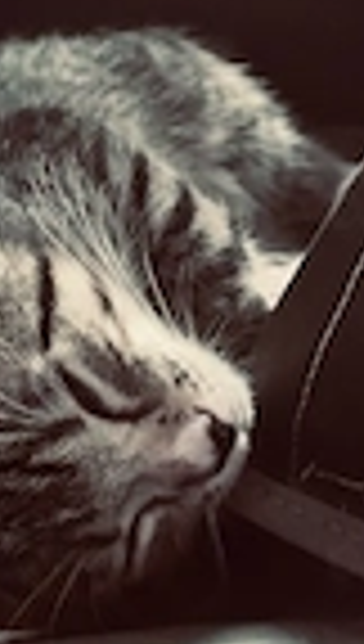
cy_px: 180
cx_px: 207
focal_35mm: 79
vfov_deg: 26.5
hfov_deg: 15.4
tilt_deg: -18.5
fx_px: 1348
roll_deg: -0.6
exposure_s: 1/29
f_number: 1.6
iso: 640
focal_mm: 5.96
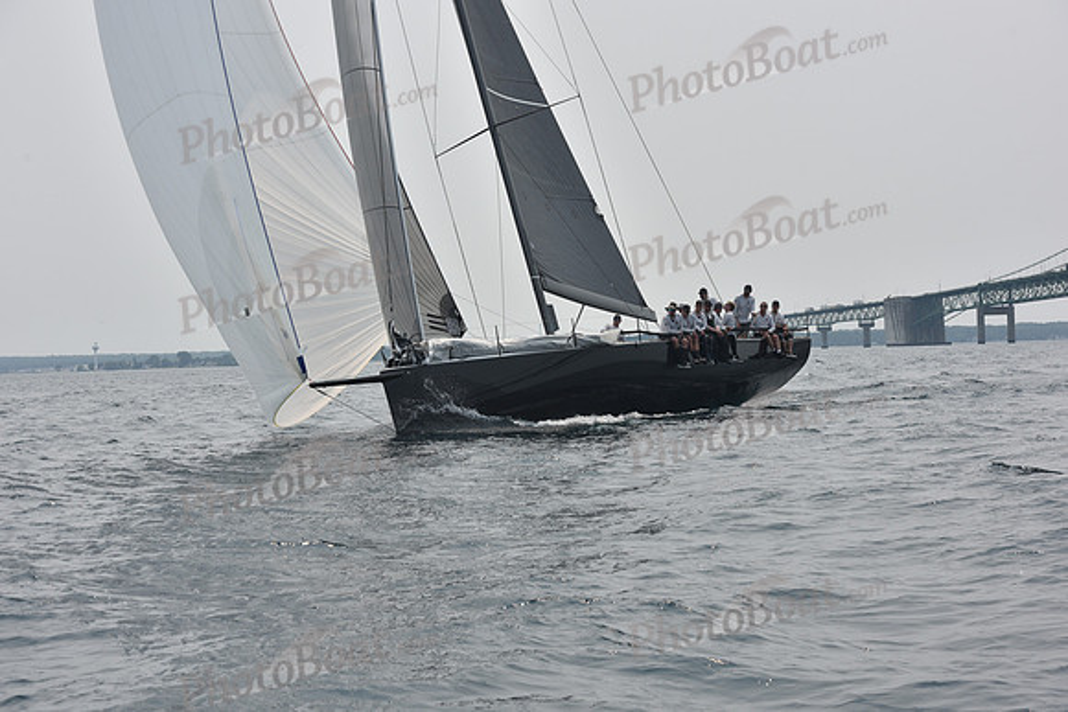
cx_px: 534
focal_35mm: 70
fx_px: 2077
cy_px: 356
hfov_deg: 28.8
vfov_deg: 19.5
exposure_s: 1/1250
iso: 250
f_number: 9
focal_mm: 70
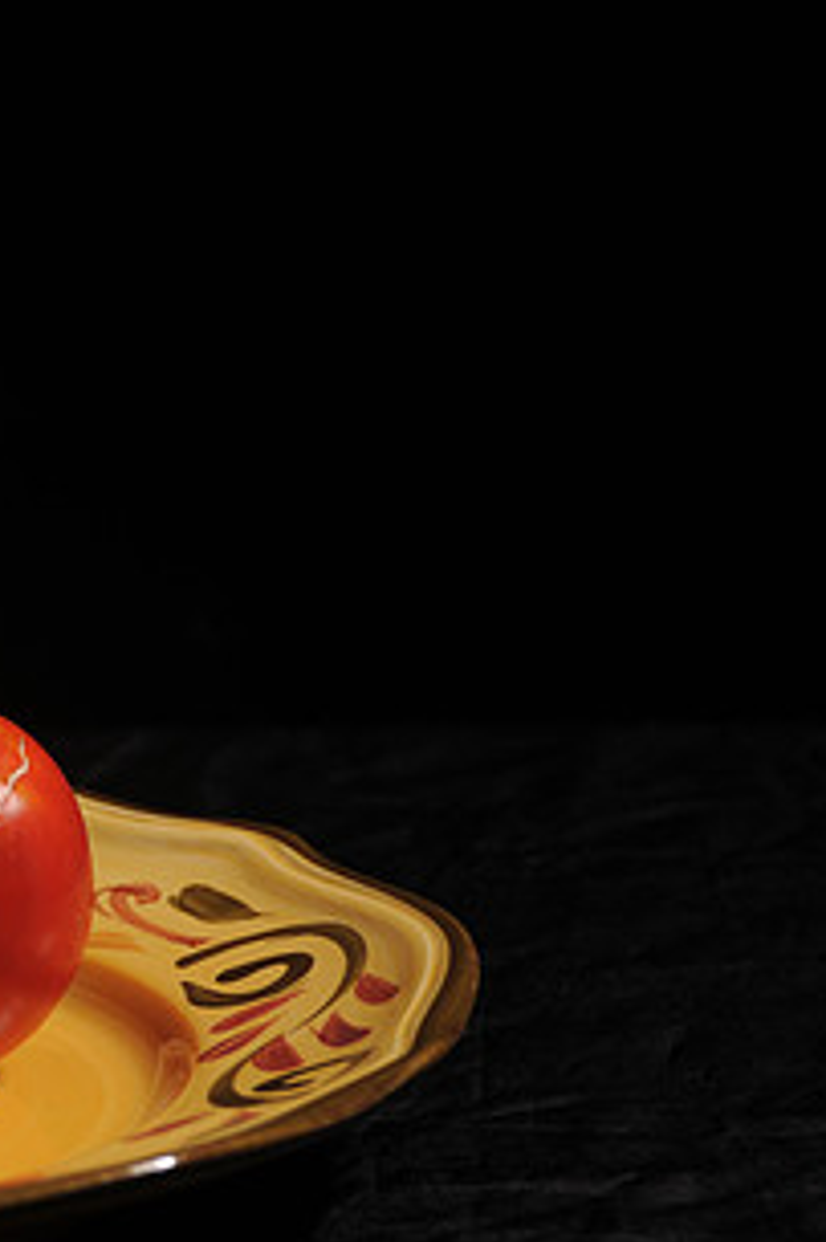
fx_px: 7855
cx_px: -281
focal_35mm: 228
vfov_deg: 9.0
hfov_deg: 6.0
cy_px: 739
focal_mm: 80
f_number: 5.6
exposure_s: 1/100
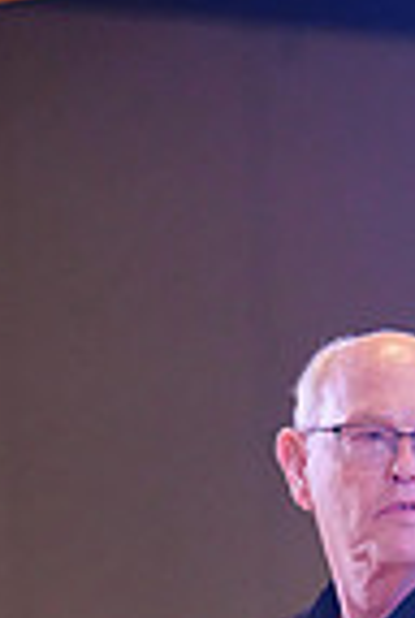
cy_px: 1245
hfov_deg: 2.9
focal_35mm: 474
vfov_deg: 4.3
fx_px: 8156
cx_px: 733
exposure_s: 1/400
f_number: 2.8
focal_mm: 117
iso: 5000
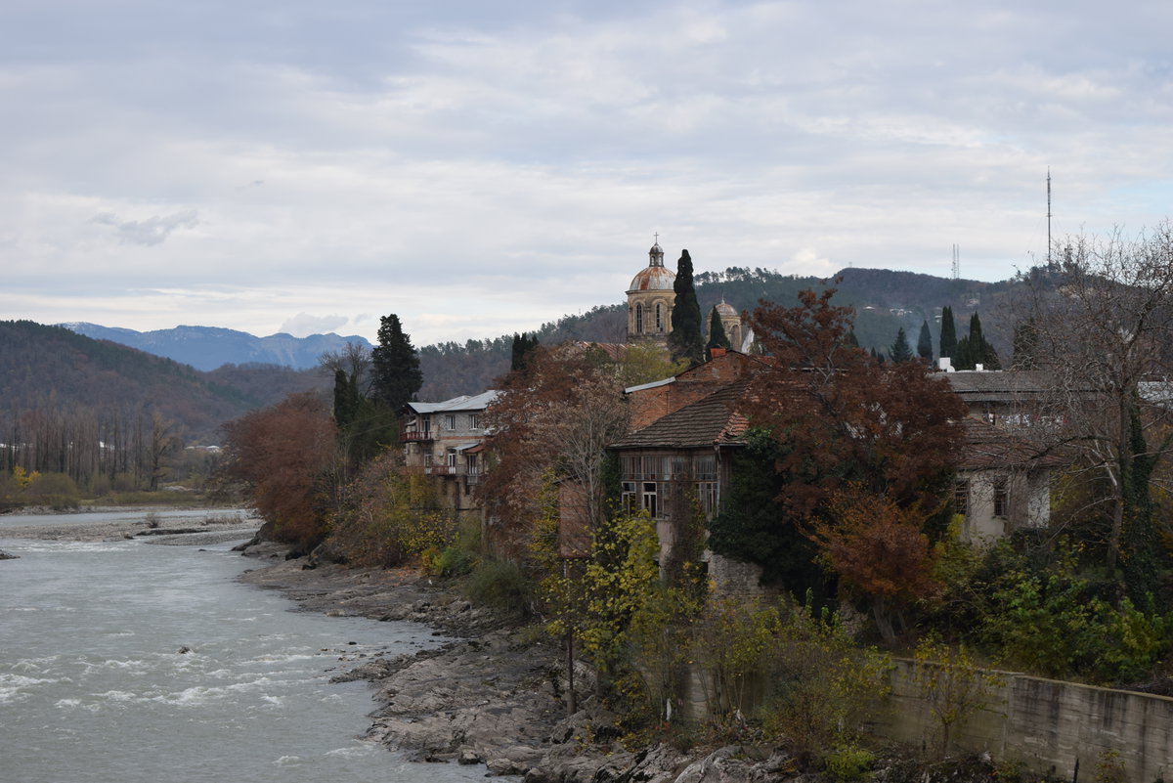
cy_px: 392
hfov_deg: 24.6
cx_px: 586
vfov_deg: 16.6
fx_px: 2689
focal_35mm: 82
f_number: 8
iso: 220
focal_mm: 55
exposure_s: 1/250
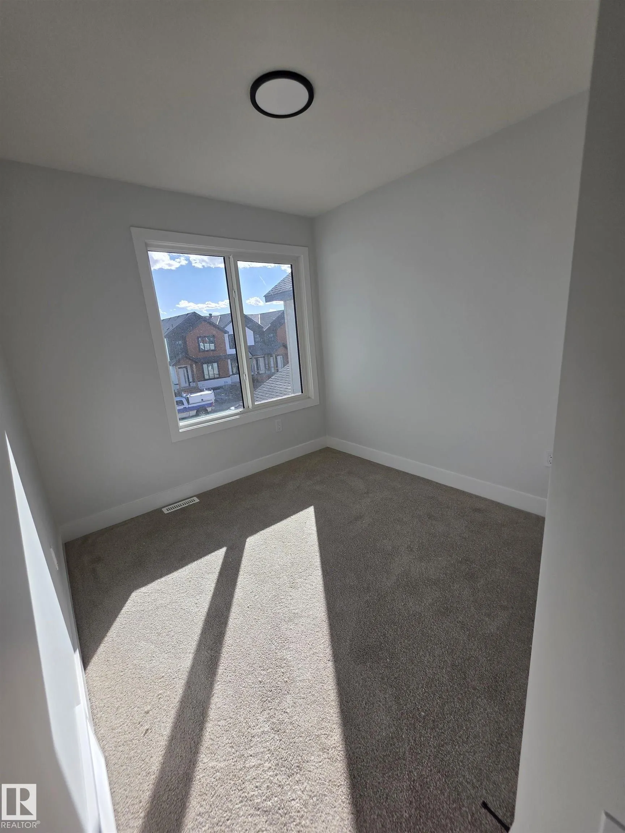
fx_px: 313
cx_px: 312
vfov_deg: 106.2
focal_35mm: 13
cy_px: 416
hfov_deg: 89.9
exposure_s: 1/947
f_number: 1.9
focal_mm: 2.2
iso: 40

What is needed
Print every record above exactly, with no pictures.

Solution to this exercise
cy_px: 180
cx_px: 207
focal_35mm: 79
vfov_deg: 26.5
hfov_deg: 15.4
tilt_deg: -18.5
fx_px: 1348
roll_deg: -0.6
exposure_s: 1/29
f_number: 1.6
iso: 640
focal_mm: 5.96
cx_px: 534
focal_35mm: 70
fx_px: 2077
cy_px: 356
hfov_deg: 28.8
vfov_deg: 19.5
exposure_s: 1/1250
iso: 250
f_number: 9
focal_mm: 70
fx_px: 7855
cx_px: -281
focal_35mm: 228
vfov_deg: 9.0
hfov_deg: 6.0
cy_px: 739
focal_mm: 80
f_number: 5.6
exposure_s: 1/100
cy_px: 1245
hfov_deg: 2.9
focal_35mm: 474
vfov_deg: 4.3
fx_px: 8156
cx_px: 733
exposure_s: 1/400
f_number: 2.8
focal_mm: 117
iso: 5000
cy_px: 392
hfov_deg: 24.6
cx_px: 586
vfov_deg: 16.6
fx_px: 2689
focal_35mm: 82
f_number: 8
iso: 220
focal_mm: 55
exposure_s: 1/250
fx_px: 313
cx_px: 312
vfov_deg: 106.2
focal_35mm: 13
cy_px: 416
hfov_deg: 89.9
exposure_s: 1/947
f_number: 1.9
focal_mm: 2.2
iso: 40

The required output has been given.